“Nothing,” I answered; “only I know no more about Nell than I do about the French. Isn’t she in the shop?”
“In the shop! My patience—she isn’t in the house, nor hasn’t been for hours. Her bed is cold; I doubt she never got into un, only topsy-turvied un a bit.”
“Nellie really gone!” I was beginning to grasp the situation. “Oh, Aunt Jane; she must have gone with Jack.”
“Who’s Jack, name o’ fortune? I heard tell of a Billy and a Tommy, but norra Jack.”
“Oh, this wasn’t a Pembroke Jack, but Mounseer Jacques Roux, Esq., an engineer.”
“A Mounseer!” Words failed my venerable relative; she sat down and went off into hysterics, which brought Aunt Rebecca to the rescue, and in the confusion I sidled down the stairs and escaped.

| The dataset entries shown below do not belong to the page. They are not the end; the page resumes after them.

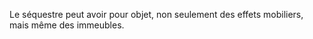   
 Le séquestre peut avoir pour objet, non seulement des effets mobiliers, mais même des immeubles.  

  
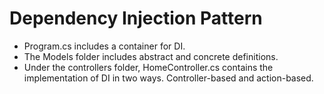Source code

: # Dependency Injection Pattern

* Program.cs includes a container for DI.
* The Models folder includes abstract and concrete definitions.
* Under the controllers folder, HomeController.cs contains the implementation of DI in two ways. Controller-based and action-based.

I made my way through the crowd to the Golden Prison, and here a light dawned, and many things became clear to me. A crowd of people were standing at what appeared to me to be a hole in the ground, about sixty yards from the wall of the prison. I edged myself through the lookers-on till I had reached the hole; it was one end of a subterranean passage, the other end of which doubtless emerged—but a sick qualm came over me, and to make matters worse at this moment I espied—and was seen by—Roche the turnkey. He was looking very small, but assumed an air of bluster when he perceived me.
“Arrest that young chap there,” he ordered his assistants. “He was a helping o’ they sneaking scoundrels; I see un.”
In another moment the two men had me in tow, and being also propelled by the crowd in a few minutes, I found myself inside the Golden Prison. I did not find the place at all entertaining this time. However, there were some magistrates there, and one of them, a Dr. Mansell, ordered the men to loose their hold while he questioned me.
I told all I knew, and at the end was relieved, but mortified to hear him say, “There is no occasion to detain him, the boy evidently knew nothing about it. He was a young ass, but he is not the first of us who has been befooled by a woman.”